Action item >> Using the records below, filter for lines that contain the string "stav" and copy them out.

(Given entries)

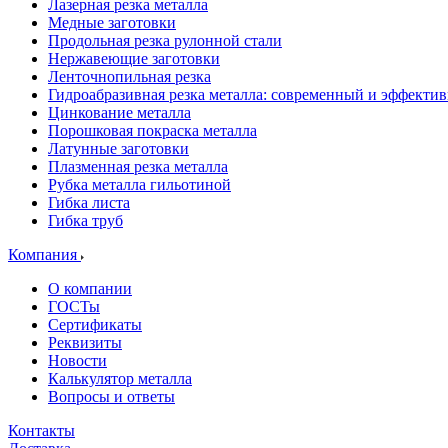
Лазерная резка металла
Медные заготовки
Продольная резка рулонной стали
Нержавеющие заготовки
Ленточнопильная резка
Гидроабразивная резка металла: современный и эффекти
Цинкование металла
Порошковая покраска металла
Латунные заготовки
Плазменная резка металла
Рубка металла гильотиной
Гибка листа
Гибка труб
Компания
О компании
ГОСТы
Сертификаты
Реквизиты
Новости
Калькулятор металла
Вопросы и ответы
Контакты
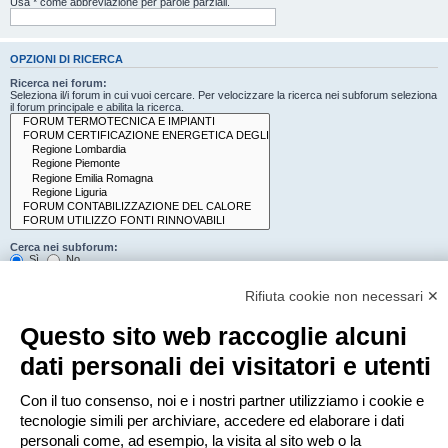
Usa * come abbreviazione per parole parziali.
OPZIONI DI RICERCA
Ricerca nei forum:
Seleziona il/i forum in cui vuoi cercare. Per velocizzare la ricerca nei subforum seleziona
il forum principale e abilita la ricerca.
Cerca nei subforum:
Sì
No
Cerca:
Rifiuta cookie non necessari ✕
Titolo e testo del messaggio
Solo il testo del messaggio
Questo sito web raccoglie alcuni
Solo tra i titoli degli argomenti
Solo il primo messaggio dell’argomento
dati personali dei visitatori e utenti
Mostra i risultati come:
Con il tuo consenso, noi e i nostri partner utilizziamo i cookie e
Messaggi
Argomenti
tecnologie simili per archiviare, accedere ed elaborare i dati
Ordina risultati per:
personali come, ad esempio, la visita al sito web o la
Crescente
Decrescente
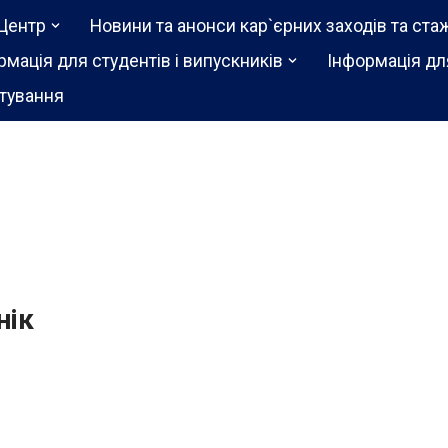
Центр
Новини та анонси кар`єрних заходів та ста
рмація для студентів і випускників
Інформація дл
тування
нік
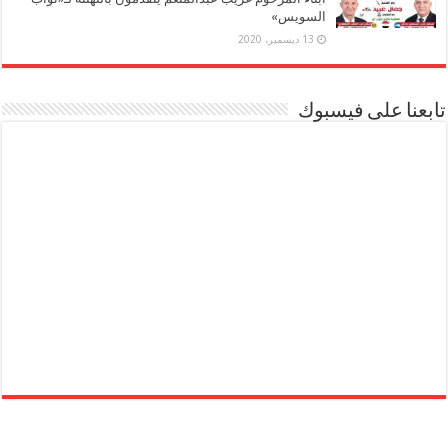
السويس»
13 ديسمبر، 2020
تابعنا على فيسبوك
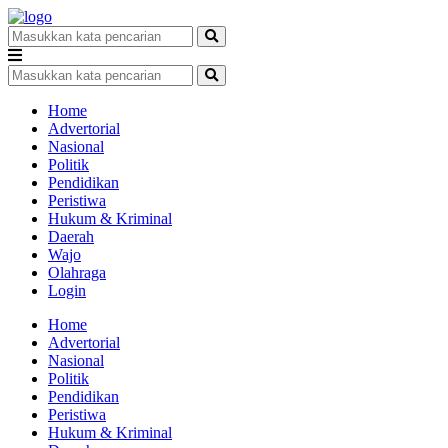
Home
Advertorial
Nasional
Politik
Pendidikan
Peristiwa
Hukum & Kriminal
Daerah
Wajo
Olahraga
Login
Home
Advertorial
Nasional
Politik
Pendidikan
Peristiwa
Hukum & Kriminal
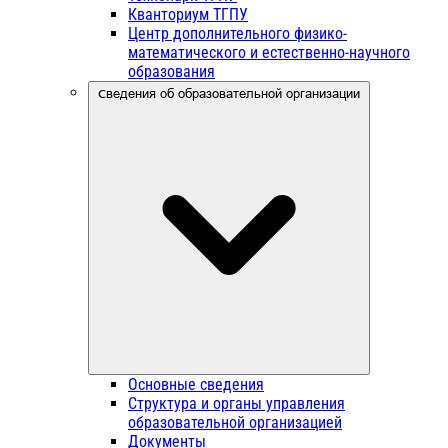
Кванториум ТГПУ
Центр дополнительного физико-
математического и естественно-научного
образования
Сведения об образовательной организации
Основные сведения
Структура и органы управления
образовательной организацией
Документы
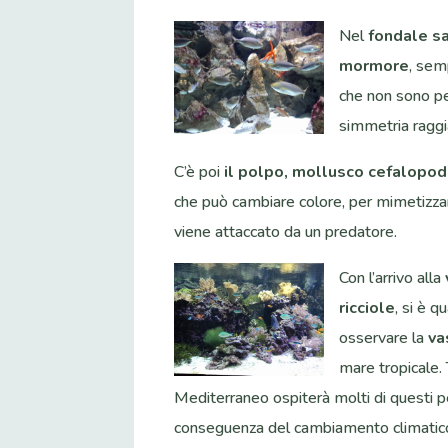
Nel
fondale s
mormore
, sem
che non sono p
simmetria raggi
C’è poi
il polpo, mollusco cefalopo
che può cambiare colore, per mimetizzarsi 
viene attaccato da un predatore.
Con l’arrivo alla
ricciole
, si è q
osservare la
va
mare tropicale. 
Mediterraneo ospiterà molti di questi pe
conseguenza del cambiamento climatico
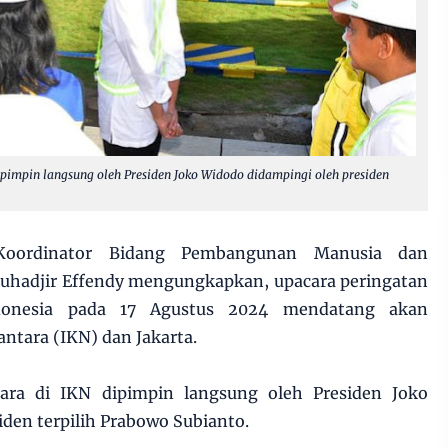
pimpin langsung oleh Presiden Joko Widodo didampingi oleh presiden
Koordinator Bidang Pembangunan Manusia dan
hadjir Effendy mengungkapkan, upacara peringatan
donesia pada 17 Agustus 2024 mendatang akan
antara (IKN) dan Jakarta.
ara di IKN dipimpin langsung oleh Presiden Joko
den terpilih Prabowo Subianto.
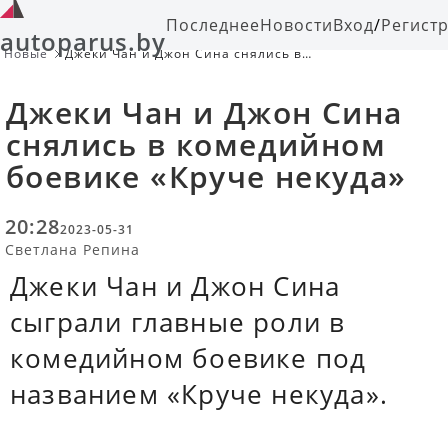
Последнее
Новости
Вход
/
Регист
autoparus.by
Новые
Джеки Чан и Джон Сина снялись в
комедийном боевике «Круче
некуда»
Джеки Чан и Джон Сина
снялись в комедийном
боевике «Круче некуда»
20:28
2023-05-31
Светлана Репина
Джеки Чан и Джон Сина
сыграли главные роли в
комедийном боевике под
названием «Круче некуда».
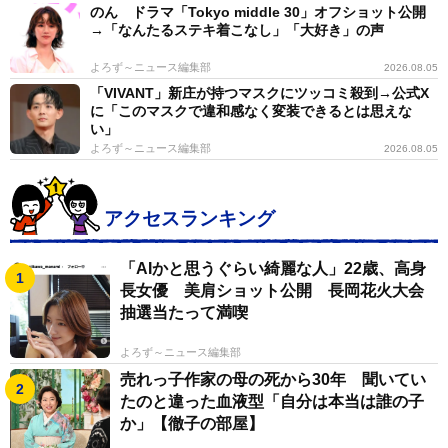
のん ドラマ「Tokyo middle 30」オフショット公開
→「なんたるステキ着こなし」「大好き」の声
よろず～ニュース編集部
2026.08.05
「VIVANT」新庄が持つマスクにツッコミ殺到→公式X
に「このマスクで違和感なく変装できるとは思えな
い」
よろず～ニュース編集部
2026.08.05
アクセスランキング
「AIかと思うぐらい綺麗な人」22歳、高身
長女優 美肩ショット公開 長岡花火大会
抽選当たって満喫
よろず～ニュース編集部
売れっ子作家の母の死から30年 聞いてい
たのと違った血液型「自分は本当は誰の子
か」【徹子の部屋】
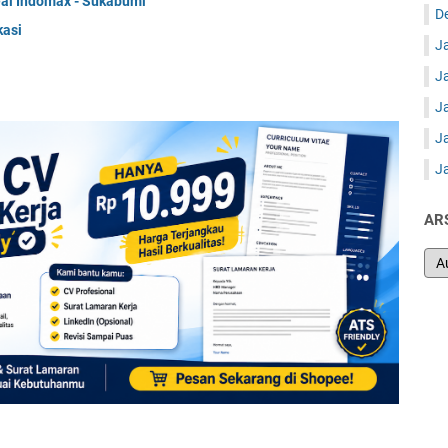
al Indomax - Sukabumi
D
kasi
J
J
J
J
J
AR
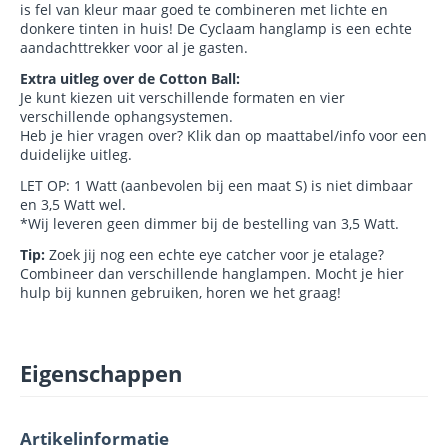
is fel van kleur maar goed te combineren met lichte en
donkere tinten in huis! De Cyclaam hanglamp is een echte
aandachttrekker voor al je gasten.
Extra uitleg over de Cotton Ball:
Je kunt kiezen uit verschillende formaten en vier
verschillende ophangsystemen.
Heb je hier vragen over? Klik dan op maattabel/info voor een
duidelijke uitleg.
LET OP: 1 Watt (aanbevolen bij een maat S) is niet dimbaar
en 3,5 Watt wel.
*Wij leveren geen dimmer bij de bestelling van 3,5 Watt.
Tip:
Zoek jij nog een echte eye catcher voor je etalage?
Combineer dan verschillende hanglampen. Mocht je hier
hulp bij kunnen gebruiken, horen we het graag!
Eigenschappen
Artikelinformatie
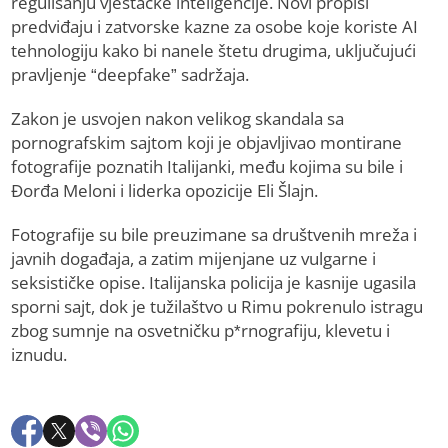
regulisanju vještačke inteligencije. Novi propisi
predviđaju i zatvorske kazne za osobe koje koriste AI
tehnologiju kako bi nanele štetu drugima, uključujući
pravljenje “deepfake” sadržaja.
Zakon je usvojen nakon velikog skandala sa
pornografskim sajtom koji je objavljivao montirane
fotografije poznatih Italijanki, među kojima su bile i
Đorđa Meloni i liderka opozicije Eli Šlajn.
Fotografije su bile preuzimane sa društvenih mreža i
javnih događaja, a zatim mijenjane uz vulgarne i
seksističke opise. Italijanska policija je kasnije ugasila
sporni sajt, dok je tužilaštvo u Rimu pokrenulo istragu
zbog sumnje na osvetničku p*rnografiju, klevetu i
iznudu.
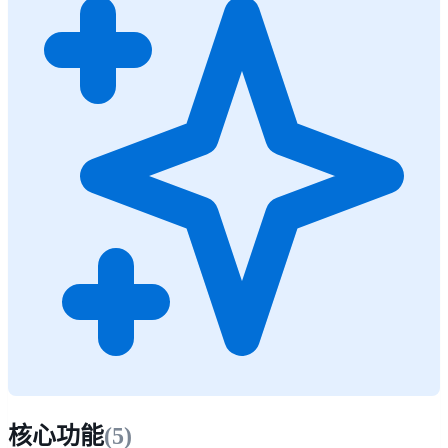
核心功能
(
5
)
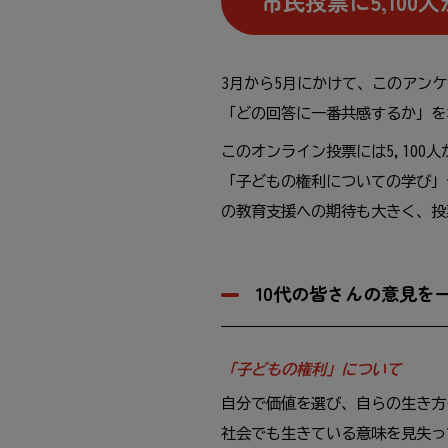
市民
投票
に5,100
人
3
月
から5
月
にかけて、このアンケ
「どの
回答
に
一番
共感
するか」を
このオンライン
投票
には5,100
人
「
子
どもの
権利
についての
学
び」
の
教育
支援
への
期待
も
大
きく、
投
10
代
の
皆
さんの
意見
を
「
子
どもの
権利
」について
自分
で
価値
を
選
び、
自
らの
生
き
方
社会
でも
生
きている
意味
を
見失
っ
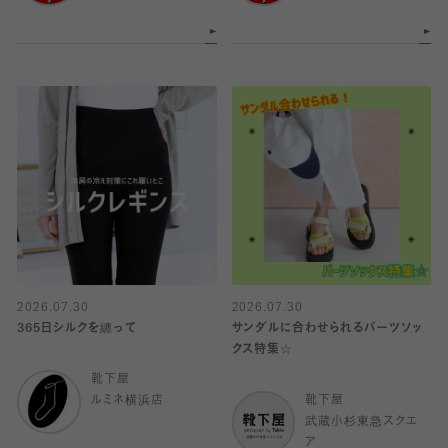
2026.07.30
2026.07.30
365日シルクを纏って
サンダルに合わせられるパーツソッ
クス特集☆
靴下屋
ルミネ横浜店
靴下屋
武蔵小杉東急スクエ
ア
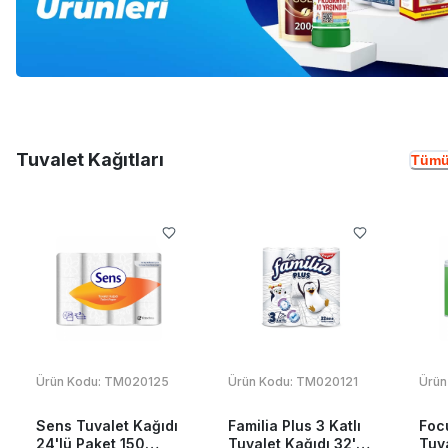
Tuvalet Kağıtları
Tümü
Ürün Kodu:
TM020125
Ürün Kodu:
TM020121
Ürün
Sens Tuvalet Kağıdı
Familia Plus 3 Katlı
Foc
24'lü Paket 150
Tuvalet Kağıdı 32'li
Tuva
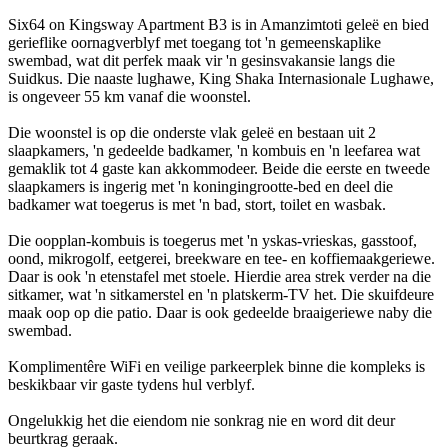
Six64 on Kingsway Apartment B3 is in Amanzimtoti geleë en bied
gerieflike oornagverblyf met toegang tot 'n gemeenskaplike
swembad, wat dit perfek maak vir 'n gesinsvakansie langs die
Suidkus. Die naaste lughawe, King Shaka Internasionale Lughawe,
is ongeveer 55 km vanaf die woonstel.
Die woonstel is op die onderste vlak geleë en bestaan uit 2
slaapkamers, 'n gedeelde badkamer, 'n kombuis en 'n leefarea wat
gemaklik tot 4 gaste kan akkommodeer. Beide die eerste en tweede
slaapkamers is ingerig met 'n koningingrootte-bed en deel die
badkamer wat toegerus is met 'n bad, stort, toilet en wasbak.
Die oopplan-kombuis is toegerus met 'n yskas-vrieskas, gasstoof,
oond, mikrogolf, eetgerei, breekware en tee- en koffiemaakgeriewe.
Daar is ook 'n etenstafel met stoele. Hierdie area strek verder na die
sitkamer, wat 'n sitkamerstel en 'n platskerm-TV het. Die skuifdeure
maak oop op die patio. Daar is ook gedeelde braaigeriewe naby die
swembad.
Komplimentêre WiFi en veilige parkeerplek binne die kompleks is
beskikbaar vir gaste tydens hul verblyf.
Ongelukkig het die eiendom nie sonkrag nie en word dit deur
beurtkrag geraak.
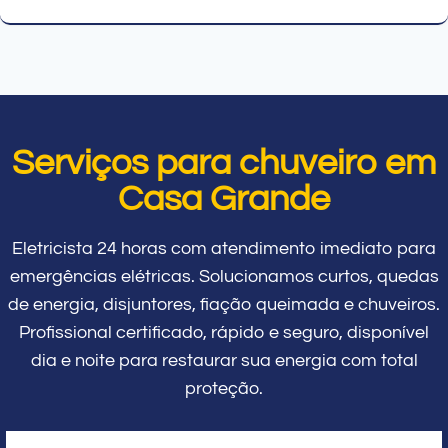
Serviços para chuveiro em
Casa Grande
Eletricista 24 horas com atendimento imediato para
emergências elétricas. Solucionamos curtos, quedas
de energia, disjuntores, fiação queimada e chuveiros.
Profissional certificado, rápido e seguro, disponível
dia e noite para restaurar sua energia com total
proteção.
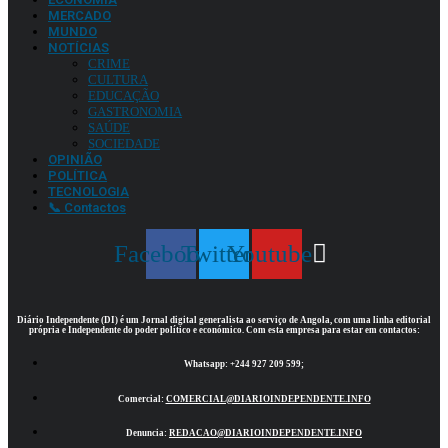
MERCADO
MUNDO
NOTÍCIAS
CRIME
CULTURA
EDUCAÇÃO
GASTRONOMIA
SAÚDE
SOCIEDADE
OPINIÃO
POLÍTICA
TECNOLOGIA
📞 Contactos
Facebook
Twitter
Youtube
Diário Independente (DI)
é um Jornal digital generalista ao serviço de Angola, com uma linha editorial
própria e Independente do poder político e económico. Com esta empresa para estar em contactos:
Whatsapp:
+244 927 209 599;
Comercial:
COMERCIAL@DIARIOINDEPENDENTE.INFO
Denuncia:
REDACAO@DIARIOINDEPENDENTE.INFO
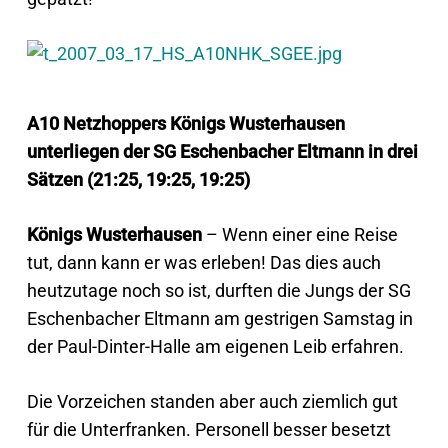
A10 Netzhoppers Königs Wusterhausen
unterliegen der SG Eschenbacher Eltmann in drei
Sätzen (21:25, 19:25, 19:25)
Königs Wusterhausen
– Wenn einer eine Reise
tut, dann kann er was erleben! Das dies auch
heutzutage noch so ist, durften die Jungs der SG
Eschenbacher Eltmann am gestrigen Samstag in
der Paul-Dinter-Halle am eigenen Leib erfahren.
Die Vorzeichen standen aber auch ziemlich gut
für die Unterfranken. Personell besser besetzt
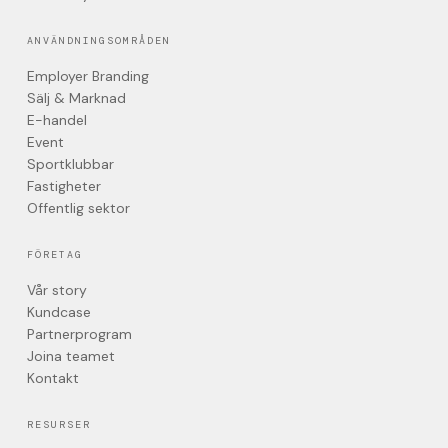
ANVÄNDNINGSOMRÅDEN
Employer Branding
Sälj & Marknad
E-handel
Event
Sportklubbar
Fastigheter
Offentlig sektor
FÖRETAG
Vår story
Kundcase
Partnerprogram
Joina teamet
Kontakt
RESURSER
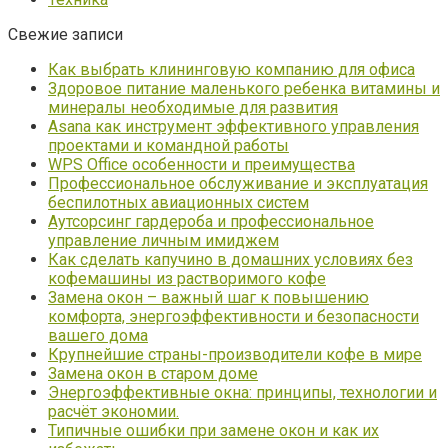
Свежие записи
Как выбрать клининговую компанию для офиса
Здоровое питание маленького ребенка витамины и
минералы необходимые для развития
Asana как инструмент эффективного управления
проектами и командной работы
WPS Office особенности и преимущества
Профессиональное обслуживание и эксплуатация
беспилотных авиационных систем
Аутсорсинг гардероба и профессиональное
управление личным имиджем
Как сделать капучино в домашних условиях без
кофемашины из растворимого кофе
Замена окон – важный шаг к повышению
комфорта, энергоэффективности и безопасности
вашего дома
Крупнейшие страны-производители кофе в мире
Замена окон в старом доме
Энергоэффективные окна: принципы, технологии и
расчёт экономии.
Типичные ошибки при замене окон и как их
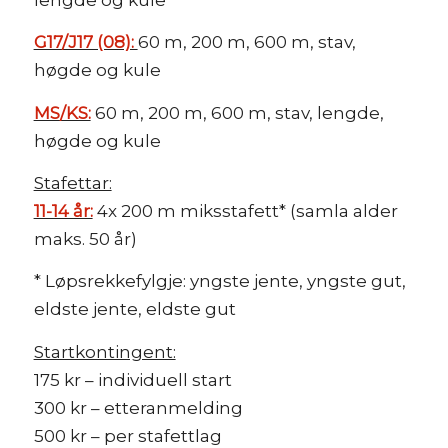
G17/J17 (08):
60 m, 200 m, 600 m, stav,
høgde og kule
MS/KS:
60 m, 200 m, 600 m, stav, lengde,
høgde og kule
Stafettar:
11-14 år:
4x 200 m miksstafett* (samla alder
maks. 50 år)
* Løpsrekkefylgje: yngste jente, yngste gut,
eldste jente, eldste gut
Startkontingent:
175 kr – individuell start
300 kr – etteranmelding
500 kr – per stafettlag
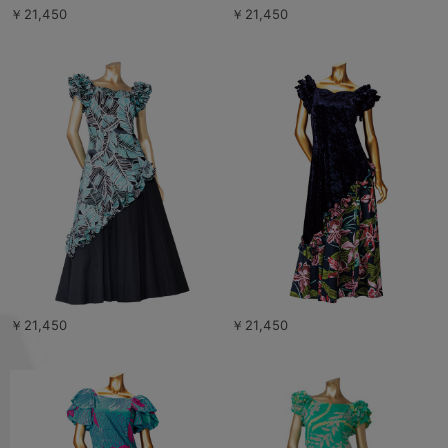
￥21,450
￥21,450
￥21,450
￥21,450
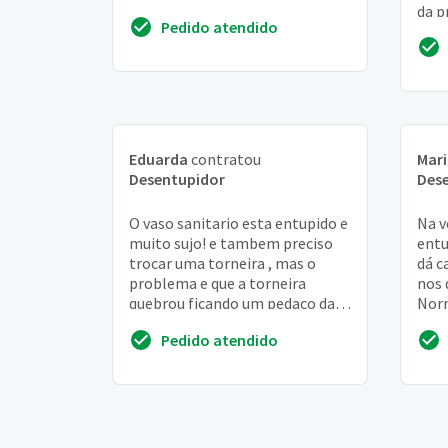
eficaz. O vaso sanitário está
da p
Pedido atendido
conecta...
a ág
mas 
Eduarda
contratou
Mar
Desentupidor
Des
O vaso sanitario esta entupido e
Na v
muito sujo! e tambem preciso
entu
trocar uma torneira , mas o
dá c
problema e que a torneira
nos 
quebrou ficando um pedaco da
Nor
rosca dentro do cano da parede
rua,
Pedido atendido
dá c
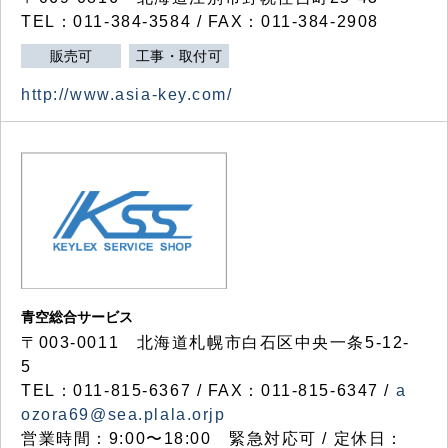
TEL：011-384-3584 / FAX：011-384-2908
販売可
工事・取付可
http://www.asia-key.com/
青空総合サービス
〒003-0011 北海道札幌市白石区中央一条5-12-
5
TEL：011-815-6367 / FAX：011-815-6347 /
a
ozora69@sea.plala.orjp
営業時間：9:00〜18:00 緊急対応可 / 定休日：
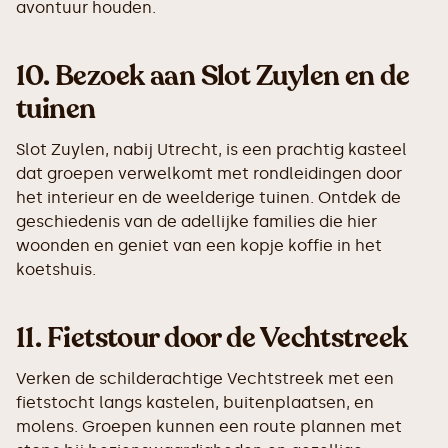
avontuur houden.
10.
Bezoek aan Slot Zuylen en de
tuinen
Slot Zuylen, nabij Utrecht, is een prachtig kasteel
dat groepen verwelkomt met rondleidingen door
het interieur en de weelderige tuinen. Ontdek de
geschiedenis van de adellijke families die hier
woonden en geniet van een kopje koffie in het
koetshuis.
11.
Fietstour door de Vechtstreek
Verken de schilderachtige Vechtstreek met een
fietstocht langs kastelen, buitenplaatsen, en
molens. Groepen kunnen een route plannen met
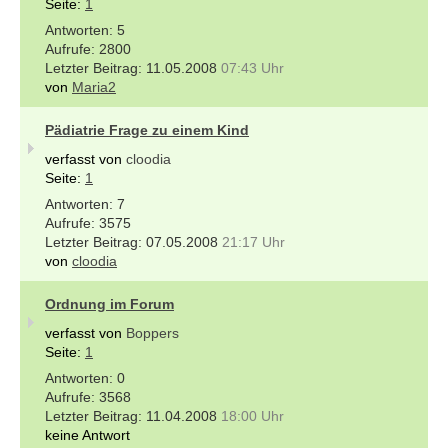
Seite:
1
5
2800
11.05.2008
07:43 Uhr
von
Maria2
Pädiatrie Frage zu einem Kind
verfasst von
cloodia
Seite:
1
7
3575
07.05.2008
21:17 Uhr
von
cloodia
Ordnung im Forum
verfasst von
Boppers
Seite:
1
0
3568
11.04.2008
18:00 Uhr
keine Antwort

(End Given entries)

Problem solution >>
60 m, 200 m, 600 m, stav,
60 m, 200 m, 600 m, stav, lengde,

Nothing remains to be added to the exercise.